To be done — Copy out every line of the rows below word for word, changing nothing.

Stored records —
* * * * * * * * *
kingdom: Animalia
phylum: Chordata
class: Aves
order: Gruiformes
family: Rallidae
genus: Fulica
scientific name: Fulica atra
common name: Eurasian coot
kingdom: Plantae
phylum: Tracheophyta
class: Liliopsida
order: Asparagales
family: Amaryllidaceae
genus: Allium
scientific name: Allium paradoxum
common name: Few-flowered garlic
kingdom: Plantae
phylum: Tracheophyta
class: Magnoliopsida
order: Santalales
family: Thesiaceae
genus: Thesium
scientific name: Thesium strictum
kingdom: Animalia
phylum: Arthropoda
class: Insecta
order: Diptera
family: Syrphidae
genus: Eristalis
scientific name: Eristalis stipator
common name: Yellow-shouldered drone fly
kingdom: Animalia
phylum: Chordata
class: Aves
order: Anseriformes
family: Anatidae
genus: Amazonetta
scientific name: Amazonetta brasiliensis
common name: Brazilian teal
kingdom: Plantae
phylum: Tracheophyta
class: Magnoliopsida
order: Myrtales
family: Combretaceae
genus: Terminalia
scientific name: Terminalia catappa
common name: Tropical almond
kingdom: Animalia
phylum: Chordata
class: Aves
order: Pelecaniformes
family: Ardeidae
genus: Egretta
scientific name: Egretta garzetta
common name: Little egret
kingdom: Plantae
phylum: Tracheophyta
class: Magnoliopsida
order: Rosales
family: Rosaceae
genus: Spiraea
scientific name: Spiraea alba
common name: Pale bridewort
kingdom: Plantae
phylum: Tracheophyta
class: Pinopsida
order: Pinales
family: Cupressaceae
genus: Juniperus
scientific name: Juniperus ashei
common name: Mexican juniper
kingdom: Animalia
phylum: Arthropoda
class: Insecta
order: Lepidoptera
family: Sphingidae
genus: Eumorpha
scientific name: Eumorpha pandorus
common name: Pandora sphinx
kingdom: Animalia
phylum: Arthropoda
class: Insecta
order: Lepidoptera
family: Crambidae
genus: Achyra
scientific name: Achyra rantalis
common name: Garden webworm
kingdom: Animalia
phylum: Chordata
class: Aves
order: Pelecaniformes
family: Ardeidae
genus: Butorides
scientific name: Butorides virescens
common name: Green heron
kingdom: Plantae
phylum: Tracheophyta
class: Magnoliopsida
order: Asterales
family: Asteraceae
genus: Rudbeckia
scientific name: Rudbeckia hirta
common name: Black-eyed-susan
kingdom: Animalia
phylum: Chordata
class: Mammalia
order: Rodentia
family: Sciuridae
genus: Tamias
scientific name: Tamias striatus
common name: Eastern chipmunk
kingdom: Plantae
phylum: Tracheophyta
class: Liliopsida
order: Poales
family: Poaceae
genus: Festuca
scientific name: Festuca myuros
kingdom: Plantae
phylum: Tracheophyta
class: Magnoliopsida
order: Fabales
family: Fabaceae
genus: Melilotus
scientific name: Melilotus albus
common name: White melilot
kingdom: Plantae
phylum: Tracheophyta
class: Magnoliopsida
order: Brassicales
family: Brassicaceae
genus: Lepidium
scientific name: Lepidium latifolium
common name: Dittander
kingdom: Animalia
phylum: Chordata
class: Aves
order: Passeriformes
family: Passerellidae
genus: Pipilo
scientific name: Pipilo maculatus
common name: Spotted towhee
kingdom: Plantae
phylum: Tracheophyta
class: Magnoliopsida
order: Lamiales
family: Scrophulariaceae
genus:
* * * * * * * * *
Task answer —
kingdom: Animalia
phylum: Chordata
class: Aves
order: Gruiformes
family: Rallidae
genus: Fulica
scientific name: Fulica atra
common name: Eurasian coot
kingdom: Plantae
phylum: Tracheophyta
class: Liliopsida
order: Asparagales
family: Amaryllidaceae
genus: Allium
scientific name: Allium paradoxum
common name: Few-flowered garlic
kingdom: Plantae
phylum: Tracheophyta
class: Magnoliopsida
order: Santalales
family: Thesiaceae
genus: Thesium
scientific name: Thesium strictum
kingdom: Animalia
phylum: Arthropoda
class: Insecta
order: Diptera
family: Syrphidae
genus: Eristalis
scientific name: Eristalis stipator
common name: Yellow-shouldered drone fly
kingdom: Animalia
phylum: Chordata
class: Aves
order: Anseriformes
family: Anatidae
genus: Amazonetta
scientific name: Amazonetta brasiliensis
common name: Brazilian teal
kingdom: Plantae
phylum: Tracheophyta
class: Magnoliopsida
order: Myrtales
family: Combretaceae
genus: Terminalia
scientific name: Terminalia catappa
common name: Tropical almond
kingdom: Animalia
phylum: Chordata
class: Aves
order: Pelecaniformes
family: Ardeidae
genus: Egretta
scientific name: Egretta garzetta
common name: Little egret
kingdom: Plantae
phylum: Tracheophyta
class: Magnoliopsida
order: Rosales
family: Rosaceae
genus: Spiraea
scientific name: Spiraea alba
common name: Pale bridewort
kingdom: Plantae
phylum: Tracheophyta
class: Pinopsida
order: Pinales
family: Cupressaceae
genus: Juniperus
scientific name: Juniperus ashei
common name: Mexican juniper
kingdom: Animalia
phylum: Arthropoda
class: Insecta
order: Lepidoptera
family: Sphingidae
genus: Eumorpha
scientific name: Eumorpha pandorus
common name: Pandora sphinx
kingdom: Animalia
phylum: Arthropoda
class: Insecta
order: Lepidoptera
family: Crambidae
genus: Achyra
scientific name: Achyra rantalis
common name: Garden webworm
kingdom: Animalia
phylum: Chordata
class: Aves
order: Pelecaniformes
family: Ardeidae
genus: Butorides
scientific name: Butorides virescens
common name: Green heron
kingdom: Plantae
phylum: Tracheophyta
class: Magnoliopsida
order: Asterales
family: Asteraceae
genus: Rudbeckia
scientific name: Rudbeckia hirta
common name: Black-eyed-susan
kingdom: Animalia
phylum: Chordata
class: Mammalia
order: Rodentia
family: Sciuridae
genus: Tamias
scientific name: Tamias striatus
common name: Eastern chipmunk
kingdom: Plantae
phylum: Tracheophyta
class: Liliopsida
order: Poales
family: Poaceae
genus: Festuca
scientific name: Festuca myuros
kingdom: Plantae
phylum: Tracheophyta
class: Magnoliopsida
order: Fabales
family: Fabaceae
genus: Melilotus
scientific name: Melilotus albus
common name: White melilot
kingdom: Plantae
phylum: Tracheophyta
class: Magnoliopsida
order: Brassicales
family: Brassicaceae
genus: Lepidium
scientific name: Lepidium latifolium
common name: Dittander
kingdom: Animalia
phylum: Chordata
class: Aves
order: Passeriformes
family: Passerellidae
genus: Pipilo
scientific name: Pipilo maculatus
common name: Spotted towhee
kingdom: Plantae
phylum: Tracheophyta
class: Magnoliopsida
order: Lamiales
family: Scrophulariaceae
genus:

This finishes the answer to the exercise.